New laser 3D printing materials research and developments
This article is a short description of the new technologies we are using at Ultimate Jets and Enata Aerospace for 3D printing.
I have worked extensively with SLA laser 3D printers for several years. As such I have developed a good knowledge of the material available on the market for UAV and RC jets use.
We have been laser printing most of our scale accessories for quite a while now, like instrument panels, antennas and probes, pitot tubes and ejection seat. However, I have also selected resins that are close to the properties of ABS for more structural components like our line of engine accessory holders or angle sensor mounts.
Over the course of the last year, I have started experimenting with glass nano fibers. I have been able to select specific resins that would mix well with these fibers and keep a good fluidity during printing. Furthermore, a 50 micron fiber size allowed to print parts at 100 micron accuracy with very good accuracy and very smooth surface finish. This process is now being used for our hatch latches, magnetic base antennas and probes, as well as SR-71 strut covers.

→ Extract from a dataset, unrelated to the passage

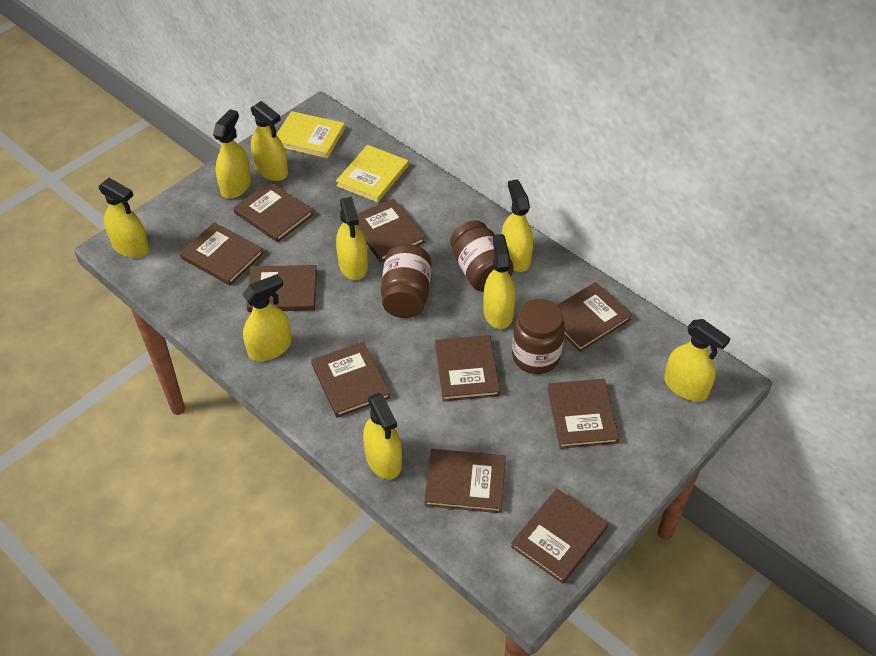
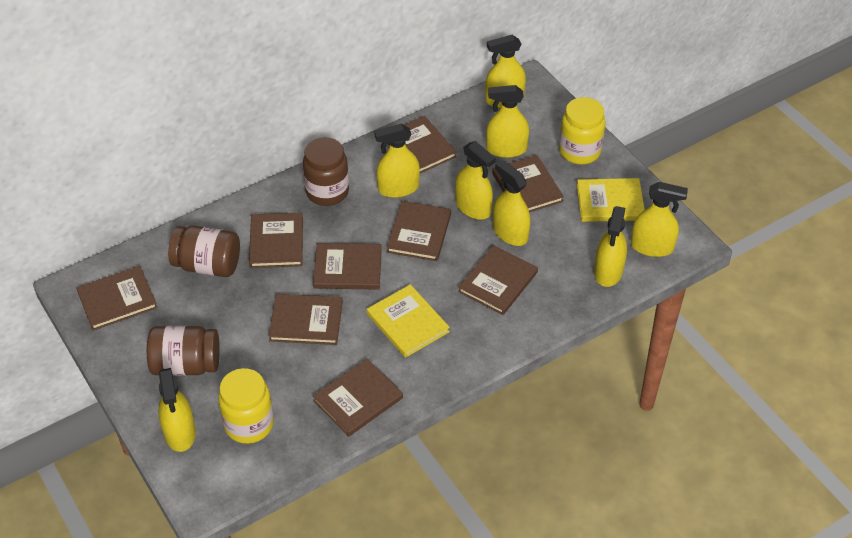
brown book: [180,222,264,285] [233,181,313,242] [246,265,317,312] [311,342,390,418] [357,199,425,262] [424,449,506,513] [435,335,500,401] [511,489,608,584] [547,379,620,449] [557,282,632,352] = 10 -> [76,266,158,331] [249,213,303,268] [269,294,343,345] [313,243,382,290] [313,359,403,437] [387,201,451,261] [388,116,457,173] [458,245,538,315] [492,155,564,212] = 9
yellow jar: none = 0 -> [218,368,274,444] [559,97,605,164] = 2
yellow spray bottle: [98,178,149,258] [213,109,251,199] [242,274,291,361] [250,101,288,181] [336,197,368,280] [363,393,402,479] [483,234,515,329] [502,179,533,272] [664,319,731,402] = 9 -> [158,368,196,452] [374,124,420,198] [455,141,496,220] [485,35,526,108] [486,85,529,158] [493,160,531,246] [594,206,627,287] [631,182,688,257] = 8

Finally, I have recently been able to use the ferro-magnetic 50 micron nano carbon fibers that I have been mixing in the hybrid reinforced resin before. Although quite expensive, this additive is giving a significant stiffness increase and very interesting surface finish and color.
The laser printing process is proprietary and uses the polarization principle, where an electro-magnetic field is generated around the periphery of the resin tray and influences the orientation of the nano carbon fibers. These effectively react like mini compasses in a magnetic field. This allows me to tweak the material property. As the nano carbon fiber cones align, they create a quasi continuous fiber along the field direction and strengthen. This gives an isotropic characteristic in one direction to each layer. The field can be changed from one layer to the next one, effectively crossing the isotropic direction to match. This essentially reproduces the process of FDM printing the hybrid carbon fiber filament with SLA technique.
The process can also be used without the electro-magentic field, where a layer or a succession of layers becomes anisotropic and create a more flexible material in one zone. The reason is that when the nano-cones do not align in a magnetic field, they tend organize randomly.
Here are comparative pictures of two GenTech hatch latches printed at 50 micron resolution in glass fiber and carbon fiber composite.
The first product made with this technology is our GenTech hatch latch.